* **Task goal**
Express the lines from the one containing "family: Poaceae" through the end of the records as a Markdown table with columns Row and Line, leaving out blank lines.

* **Supplied data**

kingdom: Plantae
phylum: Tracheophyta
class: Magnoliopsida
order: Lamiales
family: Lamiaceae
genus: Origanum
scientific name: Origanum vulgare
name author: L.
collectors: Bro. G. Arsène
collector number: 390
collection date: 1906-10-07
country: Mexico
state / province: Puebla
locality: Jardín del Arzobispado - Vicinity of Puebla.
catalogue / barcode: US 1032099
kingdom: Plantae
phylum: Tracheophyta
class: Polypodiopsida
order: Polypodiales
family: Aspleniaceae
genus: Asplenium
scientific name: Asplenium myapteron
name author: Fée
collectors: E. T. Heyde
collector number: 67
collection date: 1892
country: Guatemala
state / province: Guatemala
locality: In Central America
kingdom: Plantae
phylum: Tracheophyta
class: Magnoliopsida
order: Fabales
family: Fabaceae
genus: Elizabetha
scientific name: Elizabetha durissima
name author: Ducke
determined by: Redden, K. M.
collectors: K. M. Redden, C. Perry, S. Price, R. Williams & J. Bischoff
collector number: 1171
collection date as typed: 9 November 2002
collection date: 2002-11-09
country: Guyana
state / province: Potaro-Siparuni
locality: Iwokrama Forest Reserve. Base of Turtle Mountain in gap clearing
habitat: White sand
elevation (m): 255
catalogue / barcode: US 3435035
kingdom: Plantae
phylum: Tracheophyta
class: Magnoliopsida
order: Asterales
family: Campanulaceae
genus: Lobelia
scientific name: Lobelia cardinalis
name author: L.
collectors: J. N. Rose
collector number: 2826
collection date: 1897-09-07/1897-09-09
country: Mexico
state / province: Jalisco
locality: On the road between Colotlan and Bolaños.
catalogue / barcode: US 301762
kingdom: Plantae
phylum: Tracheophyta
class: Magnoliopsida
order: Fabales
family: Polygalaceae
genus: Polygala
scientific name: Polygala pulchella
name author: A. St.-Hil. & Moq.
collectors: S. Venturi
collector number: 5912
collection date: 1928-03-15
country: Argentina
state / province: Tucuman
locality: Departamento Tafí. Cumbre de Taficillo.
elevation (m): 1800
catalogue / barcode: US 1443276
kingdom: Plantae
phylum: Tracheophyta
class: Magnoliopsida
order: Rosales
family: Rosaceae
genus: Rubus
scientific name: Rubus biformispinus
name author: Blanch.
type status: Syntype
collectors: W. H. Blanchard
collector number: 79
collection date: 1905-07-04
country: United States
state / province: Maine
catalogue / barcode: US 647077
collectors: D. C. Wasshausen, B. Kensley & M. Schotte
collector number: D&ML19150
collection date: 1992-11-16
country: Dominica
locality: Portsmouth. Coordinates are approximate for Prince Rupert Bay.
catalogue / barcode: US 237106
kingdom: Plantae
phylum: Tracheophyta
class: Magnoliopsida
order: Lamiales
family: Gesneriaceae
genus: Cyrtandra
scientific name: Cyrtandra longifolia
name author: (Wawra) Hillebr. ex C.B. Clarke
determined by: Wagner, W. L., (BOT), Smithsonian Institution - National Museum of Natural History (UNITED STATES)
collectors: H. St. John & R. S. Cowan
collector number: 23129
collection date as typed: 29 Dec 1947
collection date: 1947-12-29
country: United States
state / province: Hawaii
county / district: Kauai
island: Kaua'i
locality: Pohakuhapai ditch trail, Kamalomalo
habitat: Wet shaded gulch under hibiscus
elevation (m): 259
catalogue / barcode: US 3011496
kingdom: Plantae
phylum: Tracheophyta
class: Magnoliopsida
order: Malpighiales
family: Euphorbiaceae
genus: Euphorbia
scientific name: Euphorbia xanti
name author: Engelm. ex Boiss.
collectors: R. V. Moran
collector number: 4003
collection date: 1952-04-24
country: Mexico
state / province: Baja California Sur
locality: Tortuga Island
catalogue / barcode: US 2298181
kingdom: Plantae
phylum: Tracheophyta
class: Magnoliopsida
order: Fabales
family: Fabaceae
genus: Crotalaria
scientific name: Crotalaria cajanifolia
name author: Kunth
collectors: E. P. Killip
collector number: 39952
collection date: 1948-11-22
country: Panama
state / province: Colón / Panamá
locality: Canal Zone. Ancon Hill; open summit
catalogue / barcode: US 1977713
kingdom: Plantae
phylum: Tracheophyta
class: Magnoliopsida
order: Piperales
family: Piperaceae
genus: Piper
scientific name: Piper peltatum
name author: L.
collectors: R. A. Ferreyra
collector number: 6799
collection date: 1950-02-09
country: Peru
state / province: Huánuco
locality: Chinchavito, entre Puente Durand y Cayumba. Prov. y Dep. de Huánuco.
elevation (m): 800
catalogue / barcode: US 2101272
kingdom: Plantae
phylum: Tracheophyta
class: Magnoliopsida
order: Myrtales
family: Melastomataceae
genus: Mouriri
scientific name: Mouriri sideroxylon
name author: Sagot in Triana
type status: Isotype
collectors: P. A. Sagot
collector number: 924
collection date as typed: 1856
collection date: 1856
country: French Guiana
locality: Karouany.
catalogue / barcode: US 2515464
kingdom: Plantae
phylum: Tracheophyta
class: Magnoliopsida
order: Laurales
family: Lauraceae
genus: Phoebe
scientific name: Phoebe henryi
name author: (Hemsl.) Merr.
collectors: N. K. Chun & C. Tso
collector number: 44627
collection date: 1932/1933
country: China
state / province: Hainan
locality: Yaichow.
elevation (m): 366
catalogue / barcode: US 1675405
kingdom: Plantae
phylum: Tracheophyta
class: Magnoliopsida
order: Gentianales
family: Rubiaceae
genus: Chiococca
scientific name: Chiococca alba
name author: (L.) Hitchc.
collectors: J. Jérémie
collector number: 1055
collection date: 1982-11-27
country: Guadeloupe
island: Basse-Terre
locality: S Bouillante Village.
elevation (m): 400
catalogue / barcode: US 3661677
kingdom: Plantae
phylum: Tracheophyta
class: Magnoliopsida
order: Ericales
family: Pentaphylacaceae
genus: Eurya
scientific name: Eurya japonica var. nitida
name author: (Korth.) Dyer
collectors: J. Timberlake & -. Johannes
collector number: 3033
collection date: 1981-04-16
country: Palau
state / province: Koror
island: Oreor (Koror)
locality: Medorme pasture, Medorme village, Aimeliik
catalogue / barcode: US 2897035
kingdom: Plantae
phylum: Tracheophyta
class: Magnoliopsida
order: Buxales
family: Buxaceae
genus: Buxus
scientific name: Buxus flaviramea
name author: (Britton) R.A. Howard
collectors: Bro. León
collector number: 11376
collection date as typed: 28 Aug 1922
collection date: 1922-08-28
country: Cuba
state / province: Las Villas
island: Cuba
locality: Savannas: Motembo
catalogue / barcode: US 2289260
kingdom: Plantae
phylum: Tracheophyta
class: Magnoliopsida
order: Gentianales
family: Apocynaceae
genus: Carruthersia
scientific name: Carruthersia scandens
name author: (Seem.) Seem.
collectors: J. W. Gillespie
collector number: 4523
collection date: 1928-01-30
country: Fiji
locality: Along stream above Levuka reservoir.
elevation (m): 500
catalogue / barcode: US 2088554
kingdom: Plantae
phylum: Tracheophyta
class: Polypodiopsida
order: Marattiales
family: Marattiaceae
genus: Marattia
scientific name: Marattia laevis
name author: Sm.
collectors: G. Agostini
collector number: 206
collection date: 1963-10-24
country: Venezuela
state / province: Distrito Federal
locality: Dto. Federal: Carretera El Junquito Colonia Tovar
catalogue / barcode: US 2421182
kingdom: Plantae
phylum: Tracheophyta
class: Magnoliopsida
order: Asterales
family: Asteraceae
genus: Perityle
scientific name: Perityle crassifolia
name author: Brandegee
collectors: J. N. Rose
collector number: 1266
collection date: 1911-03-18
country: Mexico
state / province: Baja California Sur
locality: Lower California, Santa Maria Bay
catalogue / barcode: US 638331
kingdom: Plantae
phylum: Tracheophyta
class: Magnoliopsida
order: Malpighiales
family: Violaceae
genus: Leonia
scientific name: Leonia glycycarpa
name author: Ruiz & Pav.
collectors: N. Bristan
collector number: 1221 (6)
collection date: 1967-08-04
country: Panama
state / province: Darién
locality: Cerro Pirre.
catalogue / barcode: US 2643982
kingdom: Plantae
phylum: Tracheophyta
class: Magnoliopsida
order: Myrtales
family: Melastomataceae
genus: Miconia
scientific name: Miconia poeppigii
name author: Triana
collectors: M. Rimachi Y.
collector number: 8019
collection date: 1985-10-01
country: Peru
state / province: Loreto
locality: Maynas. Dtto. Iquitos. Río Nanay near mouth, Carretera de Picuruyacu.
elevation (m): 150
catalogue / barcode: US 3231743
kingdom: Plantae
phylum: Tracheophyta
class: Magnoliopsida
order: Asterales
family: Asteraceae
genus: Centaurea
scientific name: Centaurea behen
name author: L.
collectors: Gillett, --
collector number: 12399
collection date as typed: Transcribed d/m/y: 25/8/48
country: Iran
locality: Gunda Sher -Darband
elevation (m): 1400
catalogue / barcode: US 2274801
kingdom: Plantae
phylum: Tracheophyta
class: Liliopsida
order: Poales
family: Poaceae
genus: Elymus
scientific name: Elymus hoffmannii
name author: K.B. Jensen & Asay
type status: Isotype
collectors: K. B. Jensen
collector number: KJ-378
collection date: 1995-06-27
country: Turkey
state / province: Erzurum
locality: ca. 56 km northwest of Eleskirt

* **Output**
| Row | Line |
|---|---|
| 1 | family: Poaceae |
| 2 | genus: Elymus |
| 3 | scientific name: Elymus hoffmannii |
| 4 | name author: K.B. Jensen & Asay |
| 5 | type status: Isotype |
| 6 | collectors: K. B. Jensen |
| 7 | collector number: KJ-378 |
| 8 | collection date: 1995-06-27 |
| 9 | country: Turkey |
| 10 | state / province: Erzurum |
| 11 | locality: ca. 56 km northwest of Eleskirt |